Young Victor Frankenstein was fascinated by nature and science; unfortunately, he was also a dickhead who wanted to play God and rule the universe. He went to university and one day he decided that he could use his knowledge and experience to create life by using a rather unconventional method. He started sewing up dead people’s body-parts, felt very happy and was nursing his new-found love for his creature, until ultimately he reanimated the patched-up corpse and felt repulsion and hatred. So after seeing his creature’s cute animated face for the first time, Victor just goes ‘Fuck it, I don’t want this in my life’ and flees. Unfortunately, what Victor doesn’t even realize is that the creature is above all alive, and, as every living thing, is driven by some weird brought-back-to-life survival instinct. Which ultimately leads to a game of cat and mouse, a lot of dead people and misery.

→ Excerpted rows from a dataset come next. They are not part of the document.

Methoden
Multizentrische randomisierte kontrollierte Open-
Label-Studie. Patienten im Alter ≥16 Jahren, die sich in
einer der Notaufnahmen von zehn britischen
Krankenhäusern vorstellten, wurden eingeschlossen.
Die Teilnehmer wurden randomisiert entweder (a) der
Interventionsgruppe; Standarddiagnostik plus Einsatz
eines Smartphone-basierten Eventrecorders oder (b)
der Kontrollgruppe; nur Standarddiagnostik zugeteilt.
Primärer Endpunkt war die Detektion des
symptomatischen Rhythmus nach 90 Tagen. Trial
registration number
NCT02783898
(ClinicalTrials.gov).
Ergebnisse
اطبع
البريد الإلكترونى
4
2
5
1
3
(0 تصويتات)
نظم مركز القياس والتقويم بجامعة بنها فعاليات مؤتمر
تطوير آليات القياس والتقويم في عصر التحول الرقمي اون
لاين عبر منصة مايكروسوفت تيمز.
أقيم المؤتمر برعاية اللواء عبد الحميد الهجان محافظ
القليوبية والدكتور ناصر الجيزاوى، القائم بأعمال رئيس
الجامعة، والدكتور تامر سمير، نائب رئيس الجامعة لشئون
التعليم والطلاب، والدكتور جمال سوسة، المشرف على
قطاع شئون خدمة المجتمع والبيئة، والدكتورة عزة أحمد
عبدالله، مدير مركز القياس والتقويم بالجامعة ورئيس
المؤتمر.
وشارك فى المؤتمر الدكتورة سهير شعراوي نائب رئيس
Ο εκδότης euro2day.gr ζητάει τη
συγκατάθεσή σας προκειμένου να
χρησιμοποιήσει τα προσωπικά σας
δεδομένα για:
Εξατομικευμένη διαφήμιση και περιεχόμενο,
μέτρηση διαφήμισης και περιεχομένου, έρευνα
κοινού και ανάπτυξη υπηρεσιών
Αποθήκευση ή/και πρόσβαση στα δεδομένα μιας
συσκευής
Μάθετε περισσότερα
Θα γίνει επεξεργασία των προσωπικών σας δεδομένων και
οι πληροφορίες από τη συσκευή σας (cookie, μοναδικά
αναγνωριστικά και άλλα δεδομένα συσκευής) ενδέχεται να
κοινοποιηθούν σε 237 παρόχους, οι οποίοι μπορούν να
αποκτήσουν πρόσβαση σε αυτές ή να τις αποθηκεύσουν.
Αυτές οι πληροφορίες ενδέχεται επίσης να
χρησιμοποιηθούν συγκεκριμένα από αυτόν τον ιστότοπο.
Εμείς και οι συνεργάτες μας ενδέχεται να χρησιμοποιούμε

Now, let me start by saying that this novel is not not so horrific on a blood-and-gore level, but it is definitely a psychological horror of how humans lack humanity. Having in mind that this book was written back when science was just a toddler, I think that today’s reality, with its sciences evolving every second, is what makes Frankenstein a true horror story. I mean, I can really picture a modern-day Frankenstein doing all sorts of crazy stuff that he doesn’t want to take responsibility for in some weird lab hidden under a desert in some super top-secret facility (let’s say…)
Even though this novel (although frankly, Frankenstein is more like a longer short story) was written nearly 200 years ago, it tackles a lot of modern-day issues that are even more serious now than back then when they cured everything with penicillin and lobotomy. It raises some very serious questions like what is a human, what is humanity, are people good by nature, are they bad. Victor Frankenstein wanted to create. But did he really? Was he ready for his creation coming to life, did he know how to deal with it? There is this theory, called tabula rasa, that basically says that people are born without any mental content, and that they accumulate knowledge through everything around them and through their experience. Unfortunately Adam, the creature, has no parents to guide him, his daddy fled and left him all alone. So was this humane? Is Victor a human just because he was born and not…a reanimated dead corpse? Does Adam gain humanity through observing the world, educating himself and wanting to form relationship with other beings and be good to them? Or does his new-found hatred for mankind make him a monster?
I think this book is a mandatory read. It’s a bit slow because of the language and the language barrier, but, apart from the weird language, it is so applicable in today’s reality, it’s not even funny. I hope more people, especially young people, read this because this is horror at its finest.